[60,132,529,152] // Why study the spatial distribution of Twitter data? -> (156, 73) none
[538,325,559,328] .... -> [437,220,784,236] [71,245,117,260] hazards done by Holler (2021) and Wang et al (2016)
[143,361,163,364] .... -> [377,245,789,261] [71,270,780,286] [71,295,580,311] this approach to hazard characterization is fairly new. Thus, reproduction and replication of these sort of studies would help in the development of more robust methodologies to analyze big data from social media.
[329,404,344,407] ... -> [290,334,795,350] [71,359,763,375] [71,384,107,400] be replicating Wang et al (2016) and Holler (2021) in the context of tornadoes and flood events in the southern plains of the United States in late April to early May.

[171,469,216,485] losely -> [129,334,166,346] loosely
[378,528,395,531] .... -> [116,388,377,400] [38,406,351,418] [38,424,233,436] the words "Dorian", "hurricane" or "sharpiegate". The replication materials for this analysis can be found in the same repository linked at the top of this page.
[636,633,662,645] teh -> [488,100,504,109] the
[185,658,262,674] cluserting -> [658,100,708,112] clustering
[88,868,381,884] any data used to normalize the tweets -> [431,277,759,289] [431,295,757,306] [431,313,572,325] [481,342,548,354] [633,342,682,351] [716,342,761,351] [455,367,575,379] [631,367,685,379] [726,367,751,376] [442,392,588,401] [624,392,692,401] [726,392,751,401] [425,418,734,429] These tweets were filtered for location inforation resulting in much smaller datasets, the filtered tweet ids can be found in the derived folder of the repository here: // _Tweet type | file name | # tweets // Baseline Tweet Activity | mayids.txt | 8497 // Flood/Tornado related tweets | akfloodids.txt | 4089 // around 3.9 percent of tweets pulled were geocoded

***

Please transcribe the records in full, keeping every word as it is.

[60,132,529,152] // Why study the spatial distribution of Twitter data? -> (156, 73) none
[538,325,559,328] .... -> [437,220,784,236] [71,245,117,260] hazards done by Holler (2021) and Wang et al (2016)
[143,361,163,364] .... -> [377,245,789,261] [71,270,780,286] [71,295,580,311] this approach to hazard characterization is fairly new. Thus, reproduction and replication of these sort of studies would help in the development of more robust methodologies to analyze big data from social media.
[329,404,344,407] ... -> [290,334,795,350] [71,359,763,375] [71,384,107,400] be replicating Wang et al (2016) and Holler (2021) in the context of tornadoes and flood events in the southern plains of the United States in late April to early May.

[171,469,216,485] losely -> [129,334,166,346] loosely
[378,528,395,531] .... -> [116,388,377,400] [38,406,351,418] [38,424,233,436] the words "Dorian", "hurricane" or "sharpiegate". The replication materials for this analysis can be found in the same repository linked at the top of this page.
[636,633,662,645] teh -> [488,100,504,109] the
[185,658,262,674] cluserting -> [658,100,708,112] clustering
[88,868,381,884] any data used to normalize the tweets -> [431,277,759,289] [431,295,757,306] [431,313,572,325] [481,342,548,354] [633,342,682,351] [716,342,761,351] [455,367,575,379] [631,367,685,379] [726,367,751,376] [442,392,588,401] [624,392,692,401] [726,392,751,401] [425,418,734,429] These tweets were filtered for location inforation resulting in much smaller datasets, the filtered tweet ids can be found in the derived folder of the repository here: // _Tweet type | file name | # tweets // Baseline Tweet Activity | mayids.txt | 8497 // Flood/Tornado related tweets | akfloodids.txt | 4089 // around 3.9 percent of tweets pulled were geocoded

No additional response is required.